Berlin. Bundeskanzlerin Angela Merkel hatte das Feldlager der Bundeswehr in Kundus am Montagvormittag erst vor wenigen Minuten verlassen, als zwei Raketen einschlugen. Sie gingen außerhalb des Lagers nieder und richteten keinen Schaden an.
Dennoch zeigen die Angriffe einmal mehr, dass die Sicherheitslage sich auch im Norden Afghanistans massiv verschärft hat. Bereits am Sonntag hatten nach Angaben des Verteidigungsministeriums mehrere Raketen das Lager verfehlt, und ein Panzerfahrzeug wurde bei einem Sprengstoffanschlag stark beschädigt.
Tailban-Bekenntnis gilt als nicht sehr glaubwürdig
Wegen der Bedrohung war Merkels Reise bis zum letzten Moment geheim gehalten worden. Auch Außenminister Frank-Walter Steinmeier (SPD) wurde erst am Sonntag unterrichtet. „Spiegel Online” meldete, dass der Sprecher der radikal-islamischen Taliban, Sabihullah Mudschahed, mitgeteilt habe, der Beschuss sei eine „gezielte Attacke auf Angela Merkel” gewesen. Allerdings gilt er als nicht sehr glaubwürdig und sprach von einem Angriff auf den Flughafen in der Nähe des Feldlagers.

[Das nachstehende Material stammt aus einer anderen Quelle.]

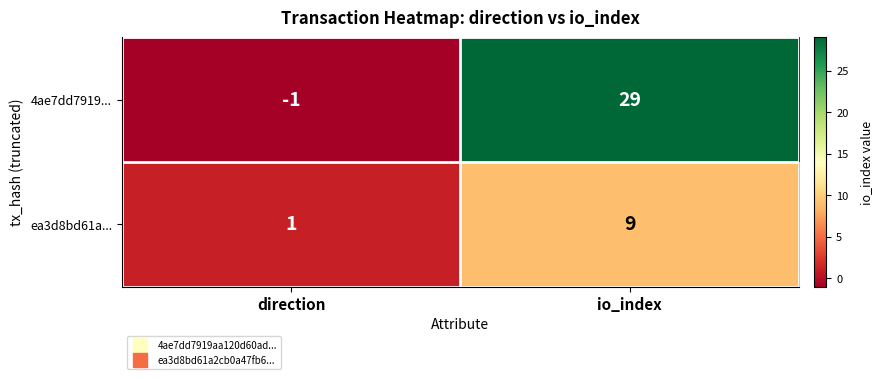

Where is ea3d8bd61a... nearest to the value 5?

direction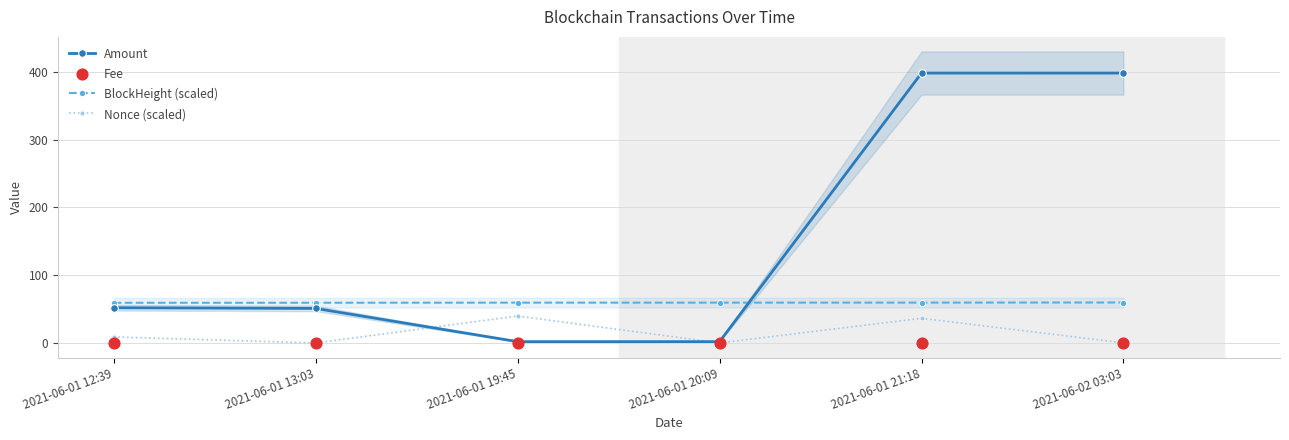

At which category is the sum across all series the highest?

2021-06-01 21:18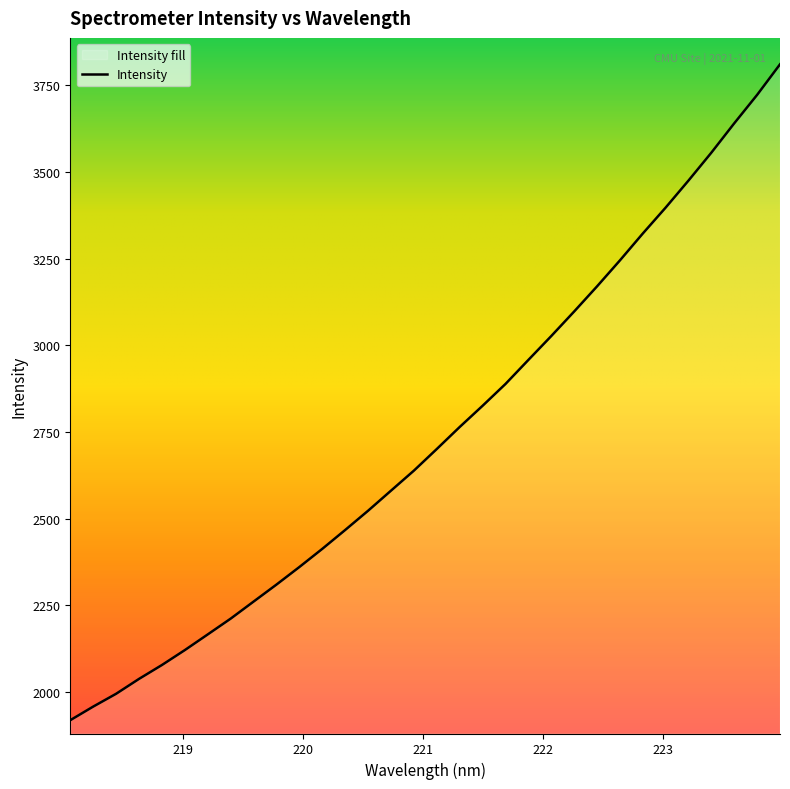

Which category has the highest value across all series?

223.9802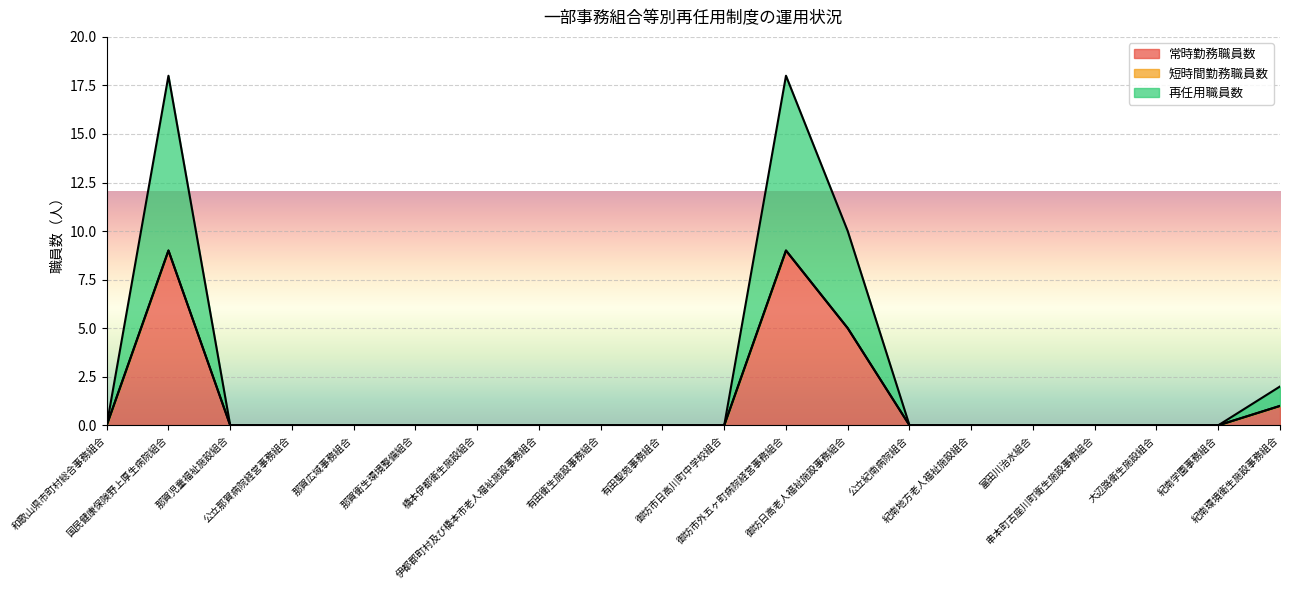

True or false: 常時勤務職員数 has a value of 4 at 公立紀南病院組合.

False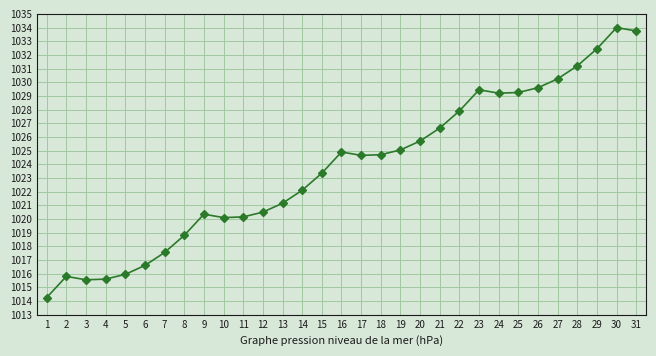

How many interior local valleys (lower than both neighbors) does the data have?

4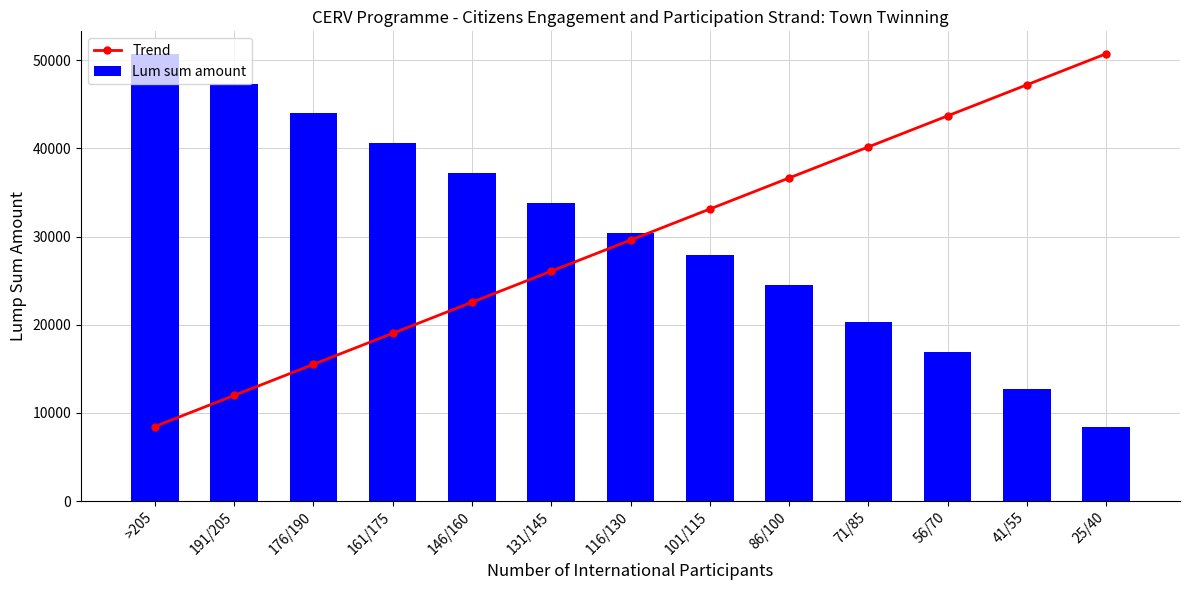

What is the difference between the Trend values at 191/205 and 116/130?

17620.8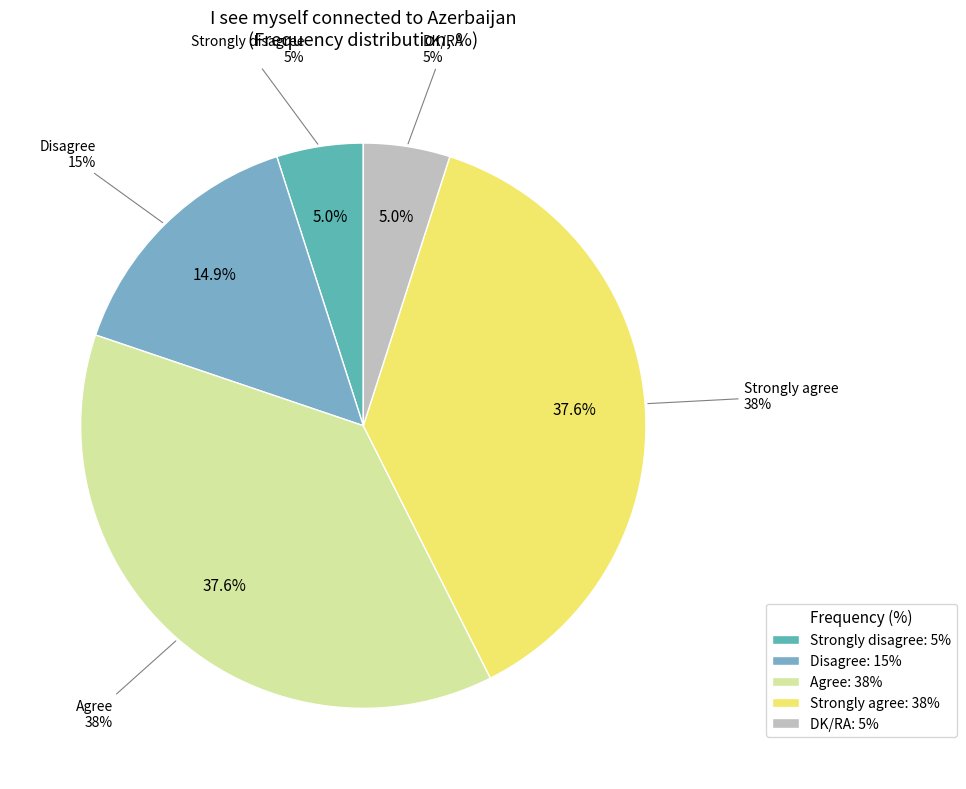

To the nearest percent, what is the difference between the largest and smallest slice percentages?

33%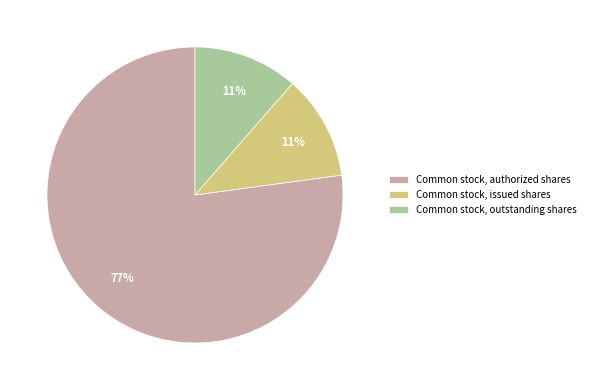

To the nearest percent, what is the average slice percentage?

33%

In Begleitung von Verteidigungsminister Franz Josef Jung (CDU) besucht Merkel bis Dienstag unter strengen Sicherheitsvorkehrungen Soldatinnen und Soldaten. Im Feldlager in Kundus, in dem 700 Soldaten stationiert sind, wurde sie mit den Worten zitiert: „Es gibt Hoffnung.” Die Sicherheitslage müsse aber weiter verbessert werden. Dem Aufbau der afghanischen Sicherheitskräfte komme große Bedeutung zu. Zwanzig Minuten später flogen die Raketen.
Ziviler Aufbau soll genau so wichtig wie der Militäreinsatz sein
Der stellvertretende Regierungssprecher Thomas Steg informierte in Berlin über die zweite Reise der Kanzlerin nach Afghanistan – kurz nach dem Nato-Gipfel in Frankreich und Deutschland, bei dem die Allianz ihre Strategie für Afghanistan neu bestimmt hat. „Der Nato-Gipfel in der vergangenen Woche hat deutlich gemacht, dass das Konzept der vernetzten Sicherheit, das die Bundesregierung seit Jahren verfolgt, großen Zuspruch erhält”, sagte Steg. Die Partner orientierten sich nun ebenfalls an diesem Ansatz.
Die Nato-Mitglieder hatten sich darauf verständigt, für die Stabilisierung des Landes den zivilen Aufbau künftig gleichwertig mit militärischen Einsätzen zu verfolgen. Laut Steg will die Kanzlerin sich im Gespräch mit Soldaten ein Bild über die Sicherheitslage machen und sich Projekte für den zivilen Wiederaufbau ansehen. In Kundus besuchte Merkel den Ehrenhain, der an acht im Einsatz ums Leben gekommene Soldaten erinnert, bevor sie zum Bundeswehr-Hauptquartier in Masar-i-Scharif aufbrach.
Ehegesetz angesprochen
Politische Gespräche sind nicht geplant. Die Kanzlerin hat nach Stegs Angaben am Sonntag mit Afghanistans Präsidenten Hamid Karsai telefoniert, um ihm von den Diskussionen beim Nato-Gipfel zu berichten.
Merkel habe auch das umstrittene Ehegesetz angesprochen, das die sexuelle Nötigung von Ehefrauen erlaubt. Dabei habe die Kanzlerin noch einmal betont, dass Männern und Frauen die gleichen Rechte zustünden.